The Los Angeles Dodgers demonstrated the issue between huge markets and the rest of the major league world in mid-December, spending $700 million to sign superstar Shohei Ohtani and then $325 million to sign Yoshinobu Yamamoto, a starting pitcher who had dominated recent Japanese baseball.
This was more than $1 billion dollars for a team that was swept 3-0 in a National League Division Series by the upstart Arizona Diamondbacks last October. At the same time, the Twins, who lost in an American League Division Series by 3-1 to Houston, flinched at the idea of signing their co-star starter, Sonny Gray, who received a three-year, $75 million free-agent contract from St. Louis.
The Twins reduced payroll from their all-time high of $164 million last season to a current $126 million, a business decision that they chose to announce in advance in a spectacular marketing blunder.
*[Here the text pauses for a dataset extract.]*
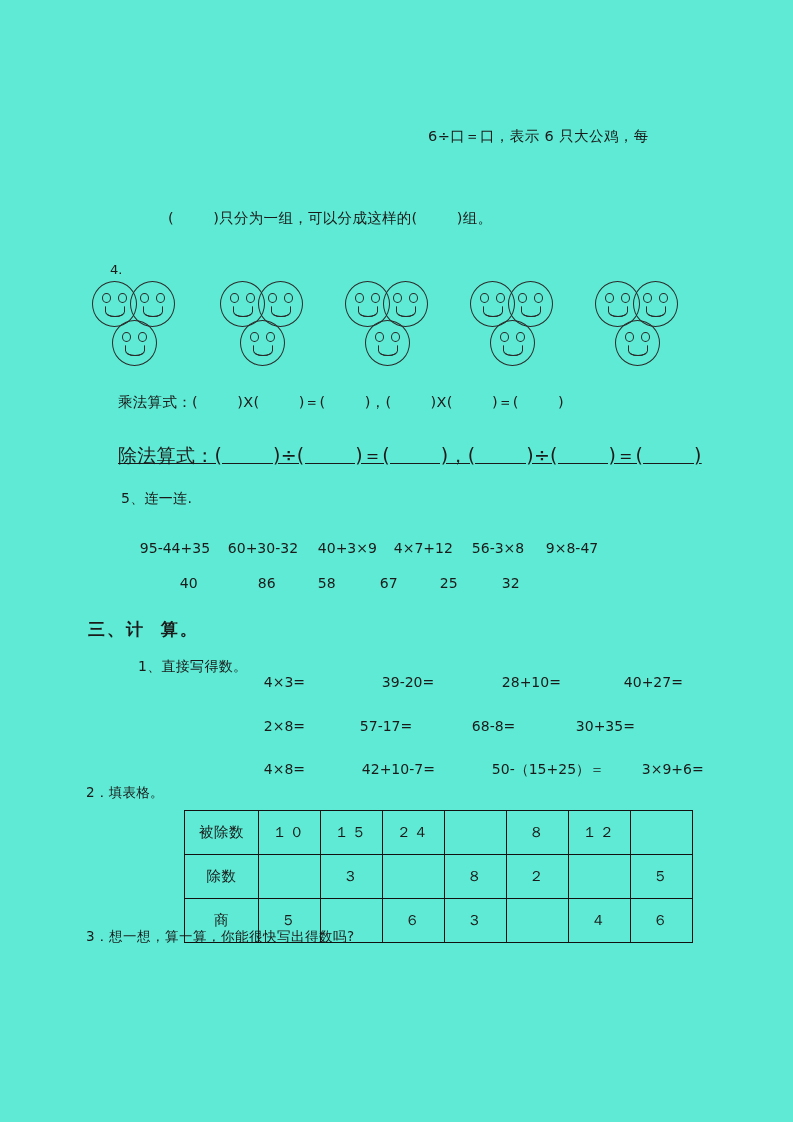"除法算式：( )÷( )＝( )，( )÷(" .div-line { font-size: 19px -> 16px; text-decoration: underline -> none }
The Ohtani signing came Dec. 11 and the Yamamoto signing Dec. 22. What was demonstrated Tuesday night at Target Field is what happened Dec. 16 could have as much impact on a potential Dodgers drive through October as the signings of the Japanese stars.
Tyler Glasnow, a righthanded starter with a significant injury history but “stuff’' when healthy that’s close to unmatched, was sitting there waiting to get plucked away from the Tampa Bay Rays.
Glasnow was due to make $25 million in 2024, which shouted to all teams that he was available for a trade, which only would make sense if there was also an extension to keep him out of free agency.
Here came the Dodgers — $25 million for this season, no problem, and then a four-year, $110 million extension, also no problem.